- _Directions for this task_
Output the listing exactly as written, apart from its pictures.

Working data below:

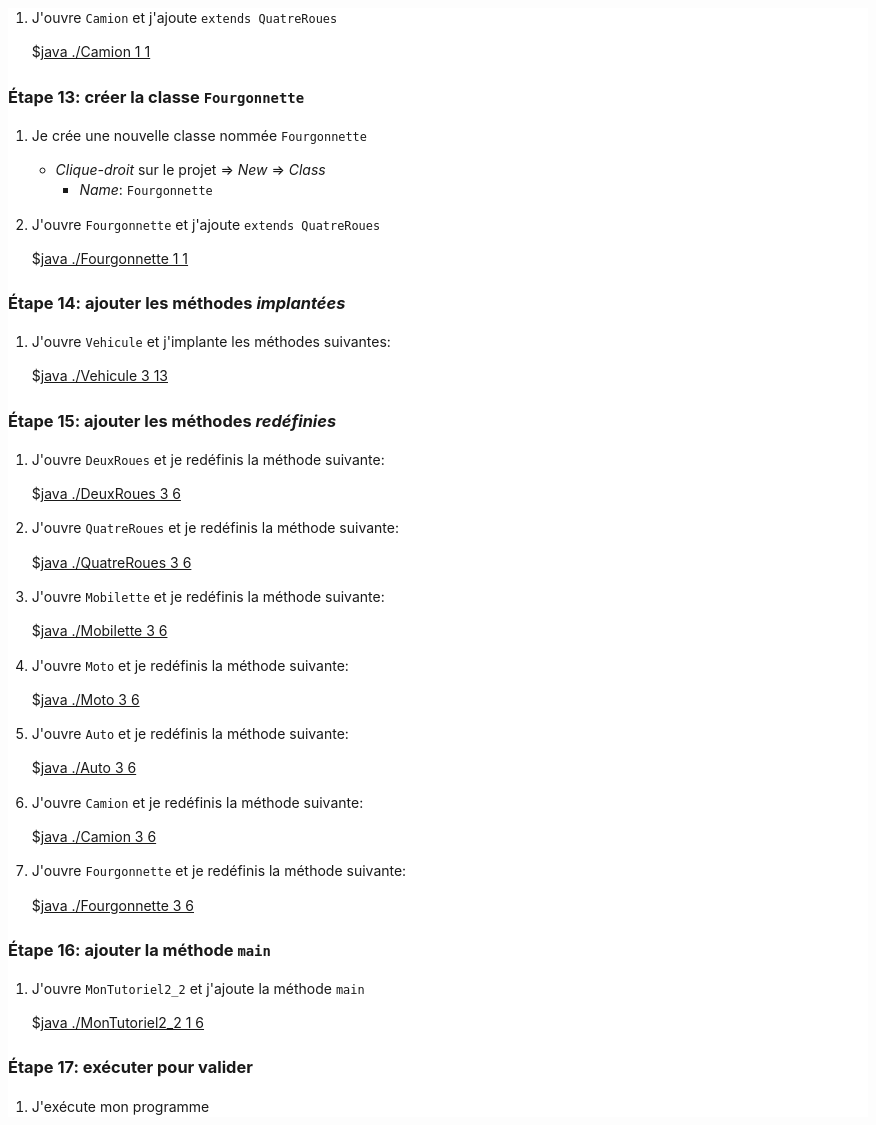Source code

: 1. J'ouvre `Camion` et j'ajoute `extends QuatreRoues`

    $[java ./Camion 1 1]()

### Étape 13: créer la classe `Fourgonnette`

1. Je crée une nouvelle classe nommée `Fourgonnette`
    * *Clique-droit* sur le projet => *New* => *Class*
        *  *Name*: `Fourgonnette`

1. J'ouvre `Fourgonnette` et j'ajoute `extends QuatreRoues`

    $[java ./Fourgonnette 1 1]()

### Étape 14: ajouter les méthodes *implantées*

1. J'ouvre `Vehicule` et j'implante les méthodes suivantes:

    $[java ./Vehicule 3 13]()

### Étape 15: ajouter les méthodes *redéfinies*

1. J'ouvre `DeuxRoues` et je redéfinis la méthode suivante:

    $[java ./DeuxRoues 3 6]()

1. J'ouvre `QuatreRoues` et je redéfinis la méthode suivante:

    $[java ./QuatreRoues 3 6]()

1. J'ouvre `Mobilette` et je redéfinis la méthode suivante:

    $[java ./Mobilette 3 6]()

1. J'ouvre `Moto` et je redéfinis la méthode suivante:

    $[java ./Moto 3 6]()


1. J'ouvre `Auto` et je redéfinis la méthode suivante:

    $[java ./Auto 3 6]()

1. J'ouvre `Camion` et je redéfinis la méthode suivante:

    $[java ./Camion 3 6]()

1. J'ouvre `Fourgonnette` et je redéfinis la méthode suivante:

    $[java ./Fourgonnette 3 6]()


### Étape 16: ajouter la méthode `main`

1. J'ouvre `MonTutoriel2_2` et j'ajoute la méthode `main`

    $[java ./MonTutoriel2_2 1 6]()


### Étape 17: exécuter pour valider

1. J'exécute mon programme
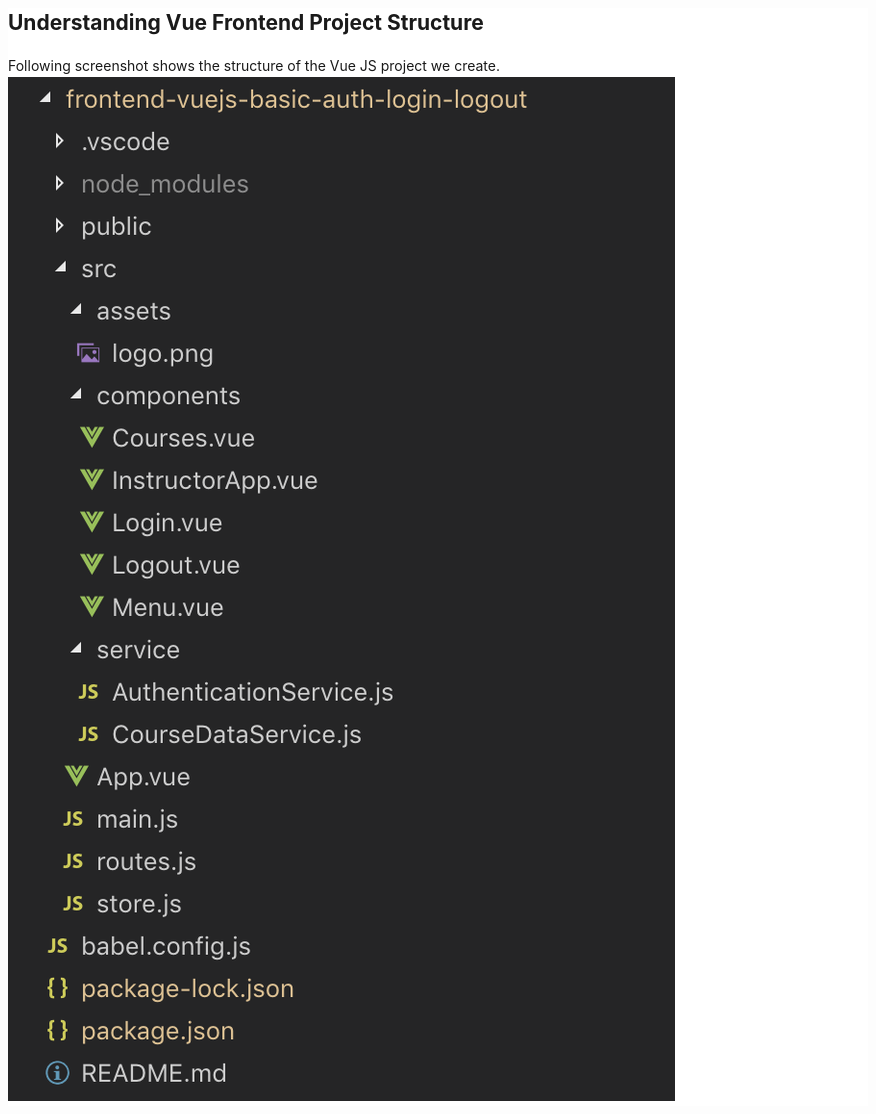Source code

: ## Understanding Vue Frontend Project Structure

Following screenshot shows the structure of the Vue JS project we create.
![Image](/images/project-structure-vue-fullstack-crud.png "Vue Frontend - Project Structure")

End of Working data.

- _Result_
Source code

: 1. J'ouvre `Camion` et j'ajoute `extends QuatreRoues`

    $[java ./Camion 1 1]()

### Étape 13: créer la classe `Fourgonnette`

1. Je crée une nouvelle classe nommée `Fourgonnette`
    * *Clique-droit* sur le projet => *New* => *Class*
        *  *Name*: `Fourgonnette`

1. J'ouvre `Fourgonnette` et j'ajoute `extends QuatreRoues`

    $[java ./Fourgonnette 1 1]()

### Étape 14: ajouter les méthodes *implantées*

1. J'ouvre `Vehicule` et j'implante les méthodes suivantes:

    $[java ./Vehicule 3 13]()

### Étape 15: ajouter les méthodes *redéfinies*

1. J'ouvre `DeuxRoues` et je redéfinis la méthode suivante:

    $[java ./DeuxRoues 3 6]()

1. J'ouvre `QuatreRoues` et je redéfinis la méthode suivante:

    $[java ./QuatreRoues 3 6]()

1. J'ouvre `Mobilette` et je redéfinis la méthode suivante:

    $[java ./Mobilette 3 6]()

1. J'ouvre `Moto` et je redéfinis la méthode suivante:

    $[java ./Moto 3 6]()


1. J'ouvre `Auto` et je redéfinis la méthode suivante:

    $[java ./Auto 3 6]()

1. J'ouvre `Camion` et je redéfinis la méthode suivante:

    $[java ./Camion 3 6]()

1. J'ouvre `Fourgonnette` et je redéfinis la méthode suivante:

    $[java ./Fourgonnette 3 6]()


### Étape 16: ajouter la méthode `main`

1. J'ouvre `MonTutoriel2_2` et j'ajoute la méthode `main`

    $[java ./MonTutoriel2_2 1 6]()


### Étape 17: exécuter pour valider

1. J'exécute mon programme
Source code

: ## Understanding Vue Frontend Project Structure

Following screenshot shows the structure of the Vue JS project we create.
![Image](/images/project-structure-vue-fullstack-crud.png "Vue Frontend - Project Structure")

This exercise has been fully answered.